Ces questions sont parfois regroupées sous l'expression de « souveraineté économique » ou de « seconde indépendance ». Il ne s'agit pas d'une nouvelle indépendance juridique : la Côte d'Ivoire est pleinement souveraine depuis 1960.

Il s'agit plutôt de donner davantage de contenu économique et social à cette souveraineté.

Une date de naissance et de responsabilité

Le 7 août ne célèbre pas seulement le départ de l'administration coloniale.

Il commémore le moment où la Côte d'Ivoire obtient le droit de prendre ses propres décisions, d'assumer ses réussites, de corriger ses erreurs et de choisir la direction de son développement.

L'indépendance a donné au pays la souveraineté politique.

L'histoire qui a suivi (croissance, crises, transformations sociales et reconstruction) montre que cette souveraineté n'est pas un résultat définitivement acquis dans tous les domaines. Elle est une responsabilité à exercer, à renforcer et à transmettre.

Chaque drapeau hissé le 7 août rappelle donc deux choses : le chemin parcouru pour devenir libre, et le travail permanent nécessaire pour donner un sens concret à cette liberté.
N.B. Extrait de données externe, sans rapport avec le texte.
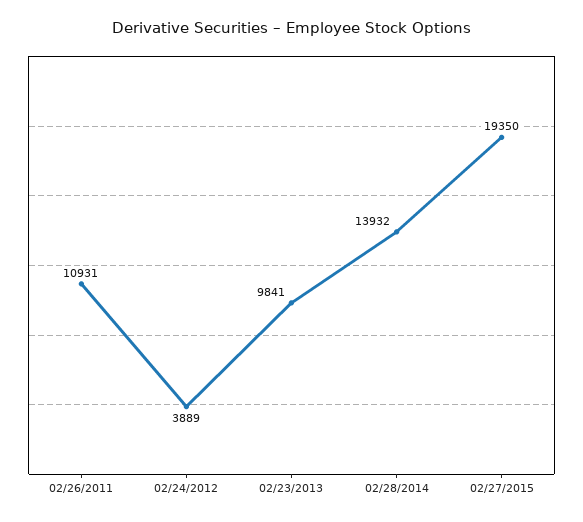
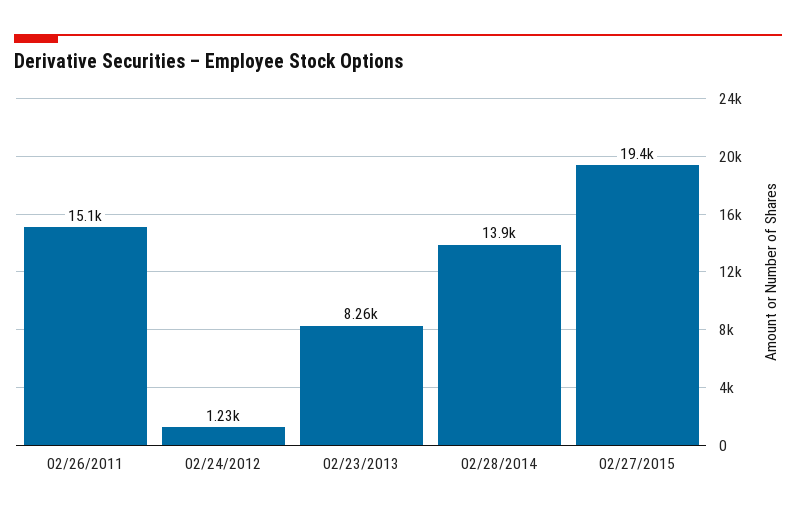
02/26/2011: 10931 -> 15100
02/24/2012: 3889 -> 1230
02/23/2013: 9841 -> 8260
Les dates clés en un coup d'œil

Date Événement
10 mars 1893 Création officielle de la colonie de Côte d'Ivoire
1895 Première organisation de l'Afrique-Occidentale française
1944 Création du Syndicat agricole africain
11 avril 1946 Abolition du travail forcé
23 juin 1956 Adoption de la loi-cadre Defferre
28 septembre 1958 Référendum sur la nouvelle Constitution française
4 décembre 1958 République autonome de Côte d'Ivoire
30 avril 1959 Félix Houphouët-Boigny devient Premier ministre
7 août 1960 Proclamation de l'indépendance
20 septembre 1960 Admission à l'ONU
Novembre 1960 Première élection présidentielle

L'essentiel à retenir

  1. La Côte d'Ivoire devient officiellement une colonie française en 1893.
  2. Le Syndicat agricole africain, fondé en 1944, transforme la mobilisation des planteurs en mouvement politique.
  3. La loi du 11 avril 1946 abolit le travail forcé dans les territoires français d'outre-mer.
  4. En 1958, la Côte d'Ivoire devient une république autonome au sein de la Communauté française, mais n'est pas encore pleinement souveraine.
  5. Le 7 août 1960, Félix Houphouët-Boigny proclame l'indépendance du pays.
  6. La Côte d'Ivoire entre à l'ONU le 20 septembre 1960 et organise sa première élection présidentielle en novembre.
  7. Depuis 1964, certaines célébrations ont aussi servi d'instrument d'aménagement des villes.
  8. En 2026, le pays marque le 66e anniversaire de son indépendance.